Five of the TEF’s Centres of Excellence programmes are here in St. James at Cornwall College, Mount Alvernia High, Irwin High, Montego Bay High and Montego Bay Community College. The others are at William Knibb Memorial High in Trelawny; Little London and Grange Hill high schools in Westmoreland; Knockalva Agricultural School in Hanover; Marcus Garvey Technical and Ocho Rios High in St. Ann; Cross Keys High in Clarendon; BB Coke in Manchester; Calabar High School in Kingston; and Paul Bogle High in St.
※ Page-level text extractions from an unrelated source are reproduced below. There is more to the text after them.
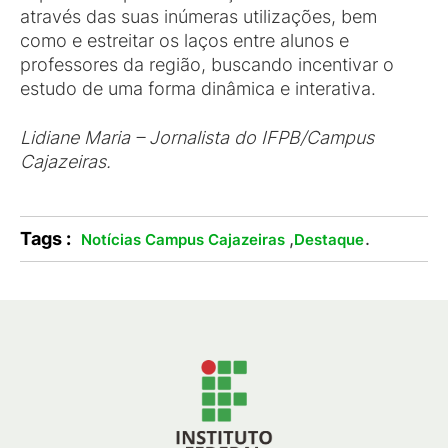
através das suas inúmeras utilizações, bem
como e estreitar os laços entre alunos e
professores da região, buscando incentivar o
estudo de uma forma dinâmica e interativa.
Lidiane Maria – Jornalista do IFPB/Campus
Cajazeiras.
Tags :
,
.
Notícias Campus Cajazeiras
Destaque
Thomas.
The Centres of Excellence Programme covers training in Home Management, Food Preparation and Nutrition, Woodwork, Photography, Music, Agriculture, Building Technology, Learning Enhancement, Mathematics, Research and Information Technology.
Graduates, you might be too young to remember that one of the slogans we had for tourism years ago which said, “Tourism Is My Business, Yours Too”. Although we don’t use that slogan anymore, the message is always relevant and that’s why as you travel around Jamaica you will see signs that say, “Your Tourism Dollars Working For You.”
Right here in Montego Bay, tourism dollars from the Tourism Enhancement Fund have transformed the Montego Bay Civic Centre into a landmark Cultural Centre.
The Montego Bay and Old Fort Craft Markets are the beneficiaries of tourism dollars, as also the restoration of the historical Dome which marks the location of Montego Bay’s first domestic water supply source, at the intersection of Humber Avenue, Dome and Creek Streets.
So graduates, as you sadly bid goodbye to you glory days at Herbert Morrison Technical High, take heart in the fact that despite the challenges, HOPE lies ahead.
The Government of Jamaica and specifically the administration that I am pleased to be a part of, offers HOPE for a brighter future as we position Jamaica to be the place of choice to live, work, raise families and do business.
Tourism is an integral component of that HOPE and is playing its part in the fostering growth and prosperity.
You have the opportunity to be a part of the fastest growing economic sector worldwide and bring to bear your innovative skills as we strive to transform and ensure the sustainability of our industry and press towards holding the position of being the number one destination not just in the Caribbean, but throughout Latin America. Graduates, I do hope that you will consider tourism as a viable career option.
In closing, I wish to congratulate you on achieving this important milestone and I encourage you to bold, curious and brave as you start your new journey. And never, never stop learning. I look out and see parents, family members and teachers who are beaming with pride. I am proud of you too.